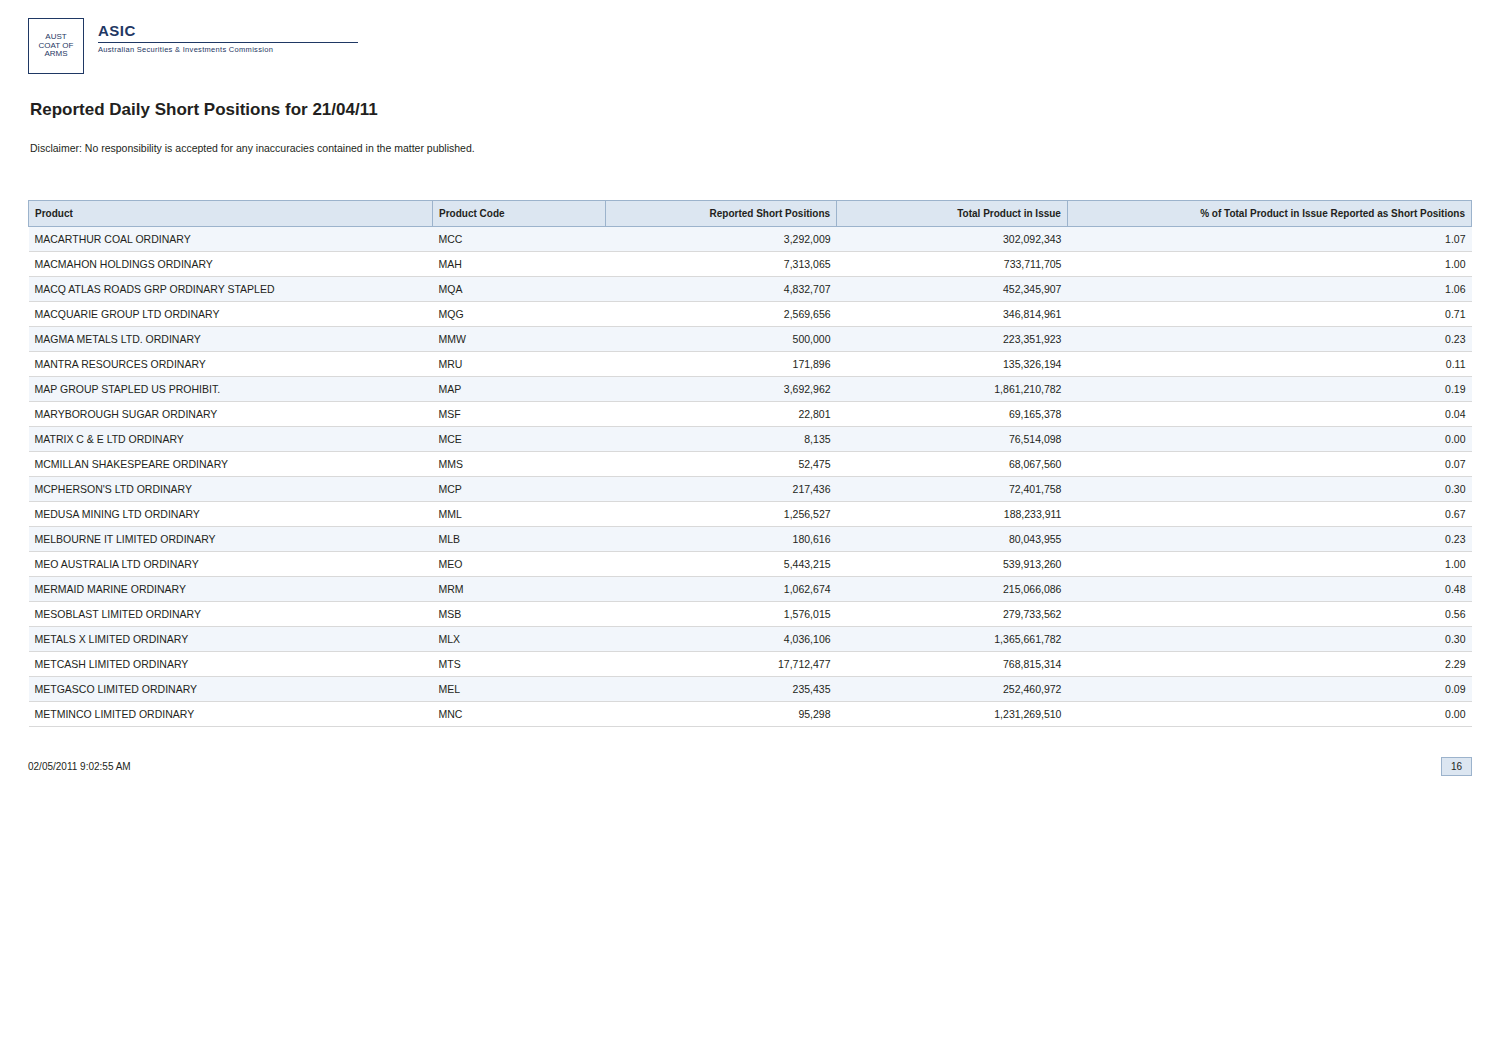AUST
COAT OF
ARMS
ASIC
Australian Securities & Investments Commission
Reported Daily Short Positions for 21/04/11
Disclaimer: No responsibility is accepted for any inaccuracies contained in the matter published.
| Product | Product Code | Reported Short Positions | Total Product in Issue | % of Total Product in Issue Reported as Short Positions |
| --- | --- | --- | --- | --- |
| MACARTHUR COAL ORDINARY | MCC | 3,292,009 | 302,092,343 | 1.07 |
| MACMAHON HOLDINGS ORDINARY | MAH | 7,313,065 | 733,711,705 | 1.00 |
| MACQ ATLAS ROADS GRP ORDINARY STAPLED | MQA | 4,832,707 | 452,345,907 | 1.06 |
| MACQUARIE GROUP LTD ORDINARY | MQG | 2,569,656 | 346,814,961 | 0.71 |
| MAGMA METALS LTD. ORDINARY | MMW | 500,000 | 223,351,923 | 0.23 |
| MANTRA RESOURCES ORDINARY | MRU | 171,896 | 135,326,194 | 0.11 |
| MAP GROUP STAPLED US PROHIBIT. | MAP | 3,692,962 | 1,861,210,782 | 0.19 |
| MARYBOROUGH SUGAR ORDINARY | MSF | 22,801 | 69,165,378 | 0.04 |
| MATRIX C & E LTD ORDINARY | MCE | 8,135 | 76,514,098 | 0.00 |
| MCMILLAN SHAKESPEARE ORDINARY | MMS | 52,475 | 68,067,560 | 0.07 |
| MCPHERSON'S LTD ORDINARY | MCP | 217,436 | 72,401,758 | 0.30 |
| MEDUSA MINING LTD ORDINARY | MML | 1,256,527 | 188,233,911 | 0.67 |
| MELBOURNE IT LIMITED ORDINARY | MLB | 180,616 | 80,043,955 | 0.23 |
| MEO AUSTRALIA LTD ORDINARY | MEO | 5,443,215 | 539,913,260 | 1.00 |
| MERMAID MARINE ORDINARY | MRM | 1,062,674 | 215,066,086 | 0.48 |
| MESOBLAST LIMITED ORDINARY | MSB | 1,576,015 | 279,733,562 | 0.56 |
| METALS X LIMITED ORDINARY | MLX | 4,036,106 | 1,365,661,782 | 0.30 |
| METCASH LIMITED ORDINARY | MTS | 17,712,477 | 768,815,314 | 2.29 |
| METGASCO LIMITED ORDINARY | MEL | 235,435 | 252,460,972 | 0.09 |
| METMINCO LIMITED ORDINARY | MNC | 95,298 | 1,231,269,510 | 0.00 |
02/05/2011 9:02:55 AM
16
§ §
EXERCISE DIRECTIONS >> Everything from the line with "452,345,907 | 1.06 |" through the last line of the data is to be retyped verbatim, with no other text.

TASK SOLUTION >>
| MACQ ATLAS ROADS GRP ORDINARY STAPLED | MQA | 4,832,707 | 452,345,907 | 1.06 |
| MACQUARIE GROUP LTD ORDINARY | MQG | 2,569,656 | 346,814,961 | 0.71 |
| MAGMA METALS LTD. ORDINARY | MMW | 500,000 | 223,351,923 | 0.23 |
| MANTRA RESOURCES ORDINARY | MRU | 171,896 | 135,326,194 | 0.11 |
| MAP GROUP STAPLED US PROHIBIT. | MAP | 3,692,962 | 1,861,210,782 | 0.19 |
| MARYBOROUGH SUGAR ORDINARY | MSF | 22,801 | 69,165,378 | 0.04 |
| MATRIX C & E LTD ORDINARY | MCE | 8,135 | 76,514,098 | 0.00 |
| MCMILLAN SHAKESPEARE ORDINARY | MMS | 52,475 | 68,067,560 | 0.07 |
| MCPHERSON'S LTD ORDINARY | MCP | 217,436 | 72,401,758 | 0.30 |
| MEDUSA MINING LTD ORDINARY | MML | 1,256,527 | 188,233,911 | 0.67 |
| MELBOURNE IT LIMITED ORDINARY | MLB | 180,616 | 80,043,955 | 0.23 |
| MEO AUSTRALIA LTD ORDINARY | MEO | 5,443,215 | 539,913,260 | 1.00 |
| MERMAID MARINE ORDINARY | MRM | 1,062,674 | 215,066,086 | 0.48 |
| MESOBLAST LIMITED ORDINARY | MSB | 1,576,015 | 279,733,562 | 0.56 |
| METALS X LIMITED ORDINARY | MLX | 4,036,106 | 1,365,661,782 | 0.30 |
| METCASH LIMITED ORDINARY | MTS | 17,712,477 | 768,815,314 | 2.29 |
| METGASCO LIMITED ORDINARY | MEL | 235,435 | 252,460,972 | 0.09 |
| METMINCO LIMITED ORDINARY | MNC | 95,298 | 1,231,269,510 | 0.00 |
02/05/2011 9:02:55 AM
16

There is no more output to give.